Задания
• a. Определите, соответствуют ли интервью утверждения (i) Юбилей композитора отмечали концертами только в Москве; (ii) Интервью было дано незадолго до юбилея; (iii) По мнению композитора, картина в современной академической музыке однородная. К каждому ответу «да» или «нет» приведите точную цитату из интервью, на которой он основан.
• b. Ответьте по интервью на вопросы, каждый ответ с новой строки:
(i) В каком месяце отмечалось семидесятилетие композитора?
(ii) В какой консерватории он профессор?
(iii) За пределы чего, помимо консерваторского класса, он всегда старается выйти?

------ Фрагмент текста ------

Концертами в Москве и Петербурге отмечалось в феврале семидесятилетие композитора Александра Радвиловича (АР). Незадолго до юбилея профессор Санкт-Петербургской консерватории дал интервью Антону Дубину (АД), рассказал о степени своего присутствия в российской концертной жизни, а также об отношениях с радикальным авангардом, традиционной музыкой и живописью Шёнберга.
АД Как вы оцениваете сегодняшние процессы в современной академической музыке? Видятся ли они разнообразными либо, наоборот, имеющими некоторые общие черты – близкие вам или, напротив, вызывающие вопросы?
АР То, о чем вы меня спрашиваете, не имеет однозначного ответа. Я всегда стараюсь выйти не только за границы консерваторского класса, но и за пределы города, страны. И, конечно, картина неоднородная. Хотя во множестве явлений есть сходные типологические черты, как положительные, так и отрицательные.

------ Перечень записей ------

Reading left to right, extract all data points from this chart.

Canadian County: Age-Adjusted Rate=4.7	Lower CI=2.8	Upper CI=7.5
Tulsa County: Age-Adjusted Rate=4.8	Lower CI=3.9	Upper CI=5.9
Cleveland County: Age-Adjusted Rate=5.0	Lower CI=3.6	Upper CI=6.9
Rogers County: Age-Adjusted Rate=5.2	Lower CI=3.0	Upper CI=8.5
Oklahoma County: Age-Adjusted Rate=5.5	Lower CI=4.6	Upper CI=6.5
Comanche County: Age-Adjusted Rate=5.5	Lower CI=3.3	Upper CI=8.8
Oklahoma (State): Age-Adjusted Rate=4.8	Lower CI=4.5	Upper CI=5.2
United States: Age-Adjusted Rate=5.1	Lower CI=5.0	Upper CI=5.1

------

Ответы по порядку
• a.
(i) Нет: «Концертами в Москве и Петербурге отмечалось в феврале семидесятилетие композитора Александра Радвиловича»
(ii) Да: «Незадолго до юбилея профессор Санкт-Петербургской консерватории дал интервью Антону Дубину»
(iii) Нет: «И, конечно, картина неоднородная.»

• b.
(i) В феврале.
(ii) В Санкт-Петербургской консерватории.
(iii) За пределы города, страны.